Lettre à Frédéric Beigbeder


« Le pouvoir du LOL est la seule calomnie sans appel. » Et du LOL, Frédéric, tu essaies d’en livrer à foison dans ce 🤣 qui clôt la trilogie parodique d’Octave Parango.


Si j’ai été séduite dès le début, j’ai déchanté à mesure que je tournais tes pages. Il faut dire que la scène d’ouverture, qui reprend ta dernière chronique chez France Inter, est à la limite du jubilatoire. Tu réécris l’histoire sans aucun filtre, et tout le monde en prend pour son grade - y compris toi-même. Mais très vite, tu érodes toute cette belle auto-dérision pour te fendre d’un diagnostic de l’état du rire en France. Aie.


Omniprésent, consensuel, objet d’une tyrannie du divertissement qui s’invite sur les radios d’informations pour alléger la noirceur du quotidien, à la demande sur Netflix ou en amateur sur Twitter : selon toi, l’humour est partout, codéifié à outrance, de gauche évidemment car il est toujours plus drôle de se moquer des riches et des politiciens corrompus.


S’il y a des vérités dans ta logorrhée nombriliste, tu m’as pourtant perdue : entre ta réflexion has-been sur l’humour aujourd’hui, et l’itinéraire excentrique d’un vieux mondain dépassé qui, sous couvert d’autodérision, flirte avec le pathétique. Ainsi, on atteint très vite le point « Le mouvement #MeToo a considérablement allongé le délai entre la rencontre et la pénétration », et si tu ne le dis pas tel quel, ça a quand même un vague relent de « la drague, c’était mieux avant, ouin ouin, t’as tout niqué Weinstein. »


Il y a un petit côté « nostalgie de l’âge d’or », d’ailleurs, dans ton roman. Âge d’or du cul, d’un milieu plus déluré et d’une vie insouciante, décadente et riche aussi.
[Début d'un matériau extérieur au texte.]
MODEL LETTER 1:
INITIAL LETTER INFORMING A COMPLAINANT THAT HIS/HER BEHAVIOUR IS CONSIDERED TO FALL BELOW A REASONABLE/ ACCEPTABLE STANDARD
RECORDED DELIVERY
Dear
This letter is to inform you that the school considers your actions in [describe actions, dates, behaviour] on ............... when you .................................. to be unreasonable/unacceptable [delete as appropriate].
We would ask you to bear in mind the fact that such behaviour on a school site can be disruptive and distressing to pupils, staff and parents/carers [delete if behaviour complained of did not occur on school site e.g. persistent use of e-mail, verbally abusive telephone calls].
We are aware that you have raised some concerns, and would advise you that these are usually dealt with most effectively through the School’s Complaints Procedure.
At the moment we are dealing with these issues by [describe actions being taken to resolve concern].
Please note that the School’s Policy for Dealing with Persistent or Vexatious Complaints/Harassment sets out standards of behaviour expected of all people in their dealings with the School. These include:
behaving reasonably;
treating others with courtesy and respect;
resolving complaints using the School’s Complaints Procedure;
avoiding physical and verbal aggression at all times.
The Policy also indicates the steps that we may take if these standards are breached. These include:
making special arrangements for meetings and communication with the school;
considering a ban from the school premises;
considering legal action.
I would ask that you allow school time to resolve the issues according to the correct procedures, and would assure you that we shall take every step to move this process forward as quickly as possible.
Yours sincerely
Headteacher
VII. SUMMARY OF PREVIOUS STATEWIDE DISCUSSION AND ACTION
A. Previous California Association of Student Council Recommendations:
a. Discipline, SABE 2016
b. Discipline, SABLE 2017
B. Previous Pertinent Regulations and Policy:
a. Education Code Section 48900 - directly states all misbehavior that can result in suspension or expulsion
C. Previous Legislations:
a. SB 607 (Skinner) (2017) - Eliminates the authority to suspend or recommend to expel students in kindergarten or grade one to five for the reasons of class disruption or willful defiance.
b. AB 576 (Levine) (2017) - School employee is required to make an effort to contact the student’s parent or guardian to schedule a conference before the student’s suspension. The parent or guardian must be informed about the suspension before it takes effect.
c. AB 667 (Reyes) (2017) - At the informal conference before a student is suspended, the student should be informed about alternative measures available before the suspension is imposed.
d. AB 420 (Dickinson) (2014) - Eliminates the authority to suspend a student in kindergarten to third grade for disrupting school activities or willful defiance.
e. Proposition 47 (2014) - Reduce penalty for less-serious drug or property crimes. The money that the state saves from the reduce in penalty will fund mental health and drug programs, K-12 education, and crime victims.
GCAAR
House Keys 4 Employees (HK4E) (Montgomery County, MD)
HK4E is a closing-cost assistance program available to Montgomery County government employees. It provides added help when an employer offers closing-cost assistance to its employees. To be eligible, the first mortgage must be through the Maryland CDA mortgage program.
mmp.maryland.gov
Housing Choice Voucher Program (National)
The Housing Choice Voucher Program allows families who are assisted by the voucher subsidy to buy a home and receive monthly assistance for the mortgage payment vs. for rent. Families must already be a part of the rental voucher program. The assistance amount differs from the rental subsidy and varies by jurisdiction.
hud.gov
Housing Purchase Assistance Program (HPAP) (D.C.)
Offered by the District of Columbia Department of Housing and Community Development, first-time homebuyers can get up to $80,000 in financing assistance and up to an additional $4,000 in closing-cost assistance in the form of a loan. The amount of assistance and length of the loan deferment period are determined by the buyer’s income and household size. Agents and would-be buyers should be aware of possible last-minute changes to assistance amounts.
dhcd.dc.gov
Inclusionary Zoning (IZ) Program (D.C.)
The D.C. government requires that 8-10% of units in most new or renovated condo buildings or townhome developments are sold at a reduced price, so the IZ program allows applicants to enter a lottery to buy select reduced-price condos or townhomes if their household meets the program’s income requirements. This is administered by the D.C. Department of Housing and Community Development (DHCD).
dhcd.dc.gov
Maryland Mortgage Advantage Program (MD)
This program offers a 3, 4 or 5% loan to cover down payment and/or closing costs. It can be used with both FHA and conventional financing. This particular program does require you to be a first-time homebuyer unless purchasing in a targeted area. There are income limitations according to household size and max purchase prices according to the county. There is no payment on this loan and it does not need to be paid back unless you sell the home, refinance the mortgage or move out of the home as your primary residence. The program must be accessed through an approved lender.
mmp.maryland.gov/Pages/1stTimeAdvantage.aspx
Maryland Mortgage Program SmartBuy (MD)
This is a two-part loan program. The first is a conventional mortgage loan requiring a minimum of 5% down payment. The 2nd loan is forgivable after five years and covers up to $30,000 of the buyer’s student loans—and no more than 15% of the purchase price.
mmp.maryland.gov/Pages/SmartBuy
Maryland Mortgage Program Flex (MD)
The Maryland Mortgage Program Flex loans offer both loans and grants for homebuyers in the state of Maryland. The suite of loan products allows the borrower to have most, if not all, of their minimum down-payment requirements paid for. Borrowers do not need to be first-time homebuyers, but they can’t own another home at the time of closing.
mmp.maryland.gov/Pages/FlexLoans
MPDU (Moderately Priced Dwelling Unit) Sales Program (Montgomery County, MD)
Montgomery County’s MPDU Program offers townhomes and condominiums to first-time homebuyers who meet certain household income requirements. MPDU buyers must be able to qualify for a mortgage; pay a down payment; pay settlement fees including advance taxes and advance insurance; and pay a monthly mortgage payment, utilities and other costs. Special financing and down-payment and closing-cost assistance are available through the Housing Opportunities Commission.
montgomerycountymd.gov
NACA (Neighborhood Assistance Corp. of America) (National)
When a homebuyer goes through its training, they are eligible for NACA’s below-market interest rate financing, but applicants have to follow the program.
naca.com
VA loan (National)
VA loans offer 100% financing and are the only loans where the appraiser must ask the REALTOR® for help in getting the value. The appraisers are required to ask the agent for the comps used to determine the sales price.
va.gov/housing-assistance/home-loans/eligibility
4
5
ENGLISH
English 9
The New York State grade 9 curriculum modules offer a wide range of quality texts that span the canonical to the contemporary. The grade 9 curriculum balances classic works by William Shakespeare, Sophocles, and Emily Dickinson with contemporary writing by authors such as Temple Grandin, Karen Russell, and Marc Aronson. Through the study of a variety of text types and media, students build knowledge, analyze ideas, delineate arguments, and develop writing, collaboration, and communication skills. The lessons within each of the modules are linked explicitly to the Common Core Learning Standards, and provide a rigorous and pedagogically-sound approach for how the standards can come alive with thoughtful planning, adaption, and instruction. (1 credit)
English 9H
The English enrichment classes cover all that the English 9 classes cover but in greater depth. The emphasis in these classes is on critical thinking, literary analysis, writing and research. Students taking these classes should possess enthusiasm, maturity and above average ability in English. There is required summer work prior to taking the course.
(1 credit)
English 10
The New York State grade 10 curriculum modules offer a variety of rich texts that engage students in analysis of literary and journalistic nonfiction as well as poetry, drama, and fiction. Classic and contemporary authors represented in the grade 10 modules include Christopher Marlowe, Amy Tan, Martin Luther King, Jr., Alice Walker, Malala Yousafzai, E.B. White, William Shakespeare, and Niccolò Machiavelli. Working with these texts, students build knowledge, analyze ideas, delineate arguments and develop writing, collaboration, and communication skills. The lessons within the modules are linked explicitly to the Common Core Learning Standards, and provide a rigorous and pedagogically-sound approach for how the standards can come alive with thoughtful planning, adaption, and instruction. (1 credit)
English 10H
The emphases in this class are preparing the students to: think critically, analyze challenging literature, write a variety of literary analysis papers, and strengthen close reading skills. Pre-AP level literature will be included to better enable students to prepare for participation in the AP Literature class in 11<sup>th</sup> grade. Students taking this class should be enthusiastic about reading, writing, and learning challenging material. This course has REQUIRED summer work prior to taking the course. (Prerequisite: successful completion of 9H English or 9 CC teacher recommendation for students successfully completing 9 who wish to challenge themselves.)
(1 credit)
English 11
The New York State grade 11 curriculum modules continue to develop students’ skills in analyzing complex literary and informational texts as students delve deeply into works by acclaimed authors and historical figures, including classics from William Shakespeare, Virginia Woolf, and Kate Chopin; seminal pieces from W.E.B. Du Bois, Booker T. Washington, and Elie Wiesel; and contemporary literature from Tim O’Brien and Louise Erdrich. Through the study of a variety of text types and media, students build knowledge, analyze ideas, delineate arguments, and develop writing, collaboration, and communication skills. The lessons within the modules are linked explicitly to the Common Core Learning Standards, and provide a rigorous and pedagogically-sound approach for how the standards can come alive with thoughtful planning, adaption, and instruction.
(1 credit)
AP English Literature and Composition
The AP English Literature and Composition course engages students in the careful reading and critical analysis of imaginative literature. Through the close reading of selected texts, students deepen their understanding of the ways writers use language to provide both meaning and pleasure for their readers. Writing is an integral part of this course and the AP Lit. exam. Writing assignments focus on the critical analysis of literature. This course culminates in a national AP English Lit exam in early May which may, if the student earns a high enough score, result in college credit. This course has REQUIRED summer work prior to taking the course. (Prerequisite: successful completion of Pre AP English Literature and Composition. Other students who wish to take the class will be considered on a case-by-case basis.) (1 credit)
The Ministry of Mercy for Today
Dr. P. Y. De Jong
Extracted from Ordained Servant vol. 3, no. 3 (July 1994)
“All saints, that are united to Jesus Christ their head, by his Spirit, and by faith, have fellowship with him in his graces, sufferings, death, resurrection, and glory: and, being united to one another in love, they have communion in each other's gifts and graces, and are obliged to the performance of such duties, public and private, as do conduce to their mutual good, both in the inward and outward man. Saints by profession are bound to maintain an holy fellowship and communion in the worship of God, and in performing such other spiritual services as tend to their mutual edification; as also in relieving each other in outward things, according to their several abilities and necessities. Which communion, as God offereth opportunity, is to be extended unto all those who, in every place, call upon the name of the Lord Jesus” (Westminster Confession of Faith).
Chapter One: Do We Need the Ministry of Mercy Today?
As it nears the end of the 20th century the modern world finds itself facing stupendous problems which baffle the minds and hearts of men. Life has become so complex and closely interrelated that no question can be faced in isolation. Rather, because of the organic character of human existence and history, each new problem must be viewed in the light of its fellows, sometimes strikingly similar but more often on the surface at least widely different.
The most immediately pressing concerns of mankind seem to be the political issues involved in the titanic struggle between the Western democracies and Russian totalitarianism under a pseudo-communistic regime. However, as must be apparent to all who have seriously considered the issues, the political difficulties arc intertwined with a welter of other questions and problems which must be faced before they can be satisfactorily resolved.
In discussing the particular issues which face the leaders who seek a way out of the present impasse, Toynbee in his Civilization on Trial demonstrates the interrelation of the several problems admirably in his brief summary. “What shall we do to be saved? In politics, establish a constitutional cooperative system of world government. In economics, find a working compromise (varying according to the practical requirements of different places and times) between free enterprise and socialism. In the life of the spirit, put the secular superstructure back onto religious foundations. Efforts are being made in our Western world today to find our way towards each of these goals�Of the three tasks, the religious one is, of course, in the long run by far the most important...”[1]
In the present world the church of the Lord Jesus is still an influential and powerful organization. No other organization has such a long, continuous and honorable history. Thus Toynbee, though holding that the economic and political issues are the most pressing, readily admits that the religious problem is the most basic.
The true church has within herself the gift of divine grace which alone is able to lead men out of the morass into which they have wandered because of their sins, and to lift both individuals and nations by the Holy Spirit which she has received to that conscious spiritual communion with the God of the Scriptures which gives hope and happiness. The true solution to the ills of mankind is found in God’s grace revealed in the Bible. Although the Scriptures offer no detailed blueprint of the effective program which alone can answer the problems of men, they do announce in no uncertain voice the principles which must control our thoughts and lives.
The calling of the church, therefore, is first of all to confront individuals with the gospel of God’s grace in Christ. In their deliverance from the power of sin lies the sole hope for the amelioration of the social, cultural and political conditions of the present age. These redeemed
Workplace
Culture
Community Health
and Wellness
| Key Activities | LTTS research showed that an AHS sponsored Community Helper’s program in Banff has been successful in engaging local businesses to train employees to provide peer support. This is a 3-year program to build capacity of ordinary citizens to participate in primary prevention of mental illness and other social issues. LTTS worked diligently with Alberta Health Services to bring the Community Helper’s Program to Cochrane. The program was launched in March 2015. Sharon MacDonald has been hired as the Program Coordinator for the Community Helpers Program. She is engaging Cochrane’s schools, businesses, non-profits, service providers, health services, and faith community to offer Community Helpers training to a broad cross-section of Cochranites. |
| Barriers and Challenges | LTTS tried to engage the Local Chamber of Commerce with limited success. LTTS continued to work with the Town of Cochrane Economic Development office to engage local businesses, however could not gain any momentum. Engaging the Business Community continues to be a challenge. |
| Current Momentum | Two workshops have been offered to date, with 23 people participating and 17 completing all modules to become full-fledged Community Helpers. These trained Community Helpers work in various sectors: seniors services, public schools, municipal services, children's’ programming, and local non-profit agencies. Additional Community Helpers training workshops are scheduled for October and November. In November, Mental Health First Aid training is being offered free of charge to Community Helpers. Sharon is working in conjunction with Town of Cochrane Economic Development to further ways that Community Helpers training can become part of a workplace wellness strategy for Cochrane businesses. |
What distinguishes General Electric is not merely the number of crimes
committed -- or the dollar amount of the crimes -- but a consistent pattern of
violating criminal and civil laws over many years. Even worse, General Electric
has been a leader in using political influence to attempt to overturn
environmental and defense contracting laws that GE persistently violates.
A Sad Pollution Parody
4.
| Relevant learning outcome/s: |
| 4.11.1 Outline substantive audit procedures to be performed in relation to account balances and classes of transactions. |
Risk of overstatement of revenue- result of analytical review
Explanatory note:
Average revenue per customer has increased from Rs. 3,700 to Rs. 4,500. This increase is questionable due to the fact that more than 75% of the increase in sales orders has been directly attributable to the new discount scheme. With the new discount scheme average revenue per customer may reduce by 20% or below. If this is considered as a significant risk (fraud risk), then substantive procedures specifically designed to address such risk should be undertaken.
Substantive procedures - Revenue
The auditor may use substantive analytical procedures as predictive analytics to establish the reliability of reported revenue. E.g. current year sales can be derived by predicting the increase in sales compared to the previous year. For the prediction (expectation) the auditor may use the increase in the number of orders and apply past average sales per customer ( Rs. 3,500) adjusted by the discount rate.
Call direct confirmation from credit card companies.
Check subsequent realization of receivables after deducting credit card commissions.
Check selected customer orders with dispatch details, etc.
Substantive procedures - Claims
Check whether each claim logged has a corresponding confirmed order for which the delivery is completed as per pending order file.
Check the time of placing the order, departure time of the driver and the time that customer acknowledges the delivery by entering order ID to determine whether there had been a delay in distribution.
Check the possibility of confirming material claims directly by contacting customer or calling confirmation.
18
Un âge d’or un peu périmé finalement, une sorte d’apologie frémissante de la coke, de la liberté, du n’importe quoi. De la possibilité de se foutre en l’air et d’aimer ça, que tu appliques ensuite à l’humour. Une ode au LOL des 90’s, quand faire le pitre sur un plateau télé complètement bourré, ça faisait rire.


Quelque part, il y a l’idée, derrière ce roman, qu’il y a 20 ans, on aurait ri avec Hanouna de mettre des nouilles dans un slip, mais que ce n’est plus socialement accepté aujourd’hui. Sans le défendre lui, tu défends quelque part la liberté de ton d’hier, au détriment de tout ce que l’on en a appris aujourd’hui - et ça me rend un peu triste de te voir s’enfermer dans une caricature de toi-même, alors que tu peux être si brillant avec moins de drogue et plus de café. Parce que si toi, tu ne se sens plus libre de faire rire en disant n’importe quoi, on ne peut pas dire que les humoristes aux spectacles sans filtre ne cartonnent pas… #GaspardProust #JeremyFerrari Comme quoi, c’est peut-être pas tant qu’on n’est plus libre de rire de tout - peut-être, après tout, que ce sont tes pitreries qui ne font plus rire personne.


Tiens, ta chronique sur Foresti, par exemple. Tu te dis répugné, tu la dis écoeurante - c’est vrai qu’une nana qui l’ouvre bien fort devant un parterre de personnalités consensuelles, ça gêne souvent. Mais qu’est-ce qui te gêne vraiment ? Le fait qu’elle ose le dire, ou le fait que tout le monde soit mal à l’aise, parce qu’au fond, tout le monde sait qu’elle a raison ? Là encore, ta chronique suit ton roman de près - tu ne dis pas texto qu’il faut distinguer l’homme de l’artiste, non, tu te contentes de l’expliquer en long, en large, et en travers. Même ici, tu es à côté de la plaque.


Mais tu vois, Frédéric, l’homme et l’artiste sont le même, exactement comme ton roman et ta chronique portent la même odeur - nauséabonde. Cette dictature, que tu te targues de dénoncer, c’est surtout la tienne, celle contre laquelle les femmes, les humoristes et bien d’autres s’élèvent, celle qu’on n’a plus envie d’accepter aujourd’hui, celle des nouilles sur TPMP, celle de Rocco Siffredi à deux doigts de l’agression sexuelle chez Cauet, sous les rires du public, celle d’un Woody Allen qui voudrait publier ses mémoires, et s’offrir l’occasion de réécrire l’histoire au passage. C’est celle d’un temps dépassé, celle qui nous fait vibrer de rage qui nous fout la gerbe.


À choisir, je préfère encore quand tu ne prépares pas tes chroniques.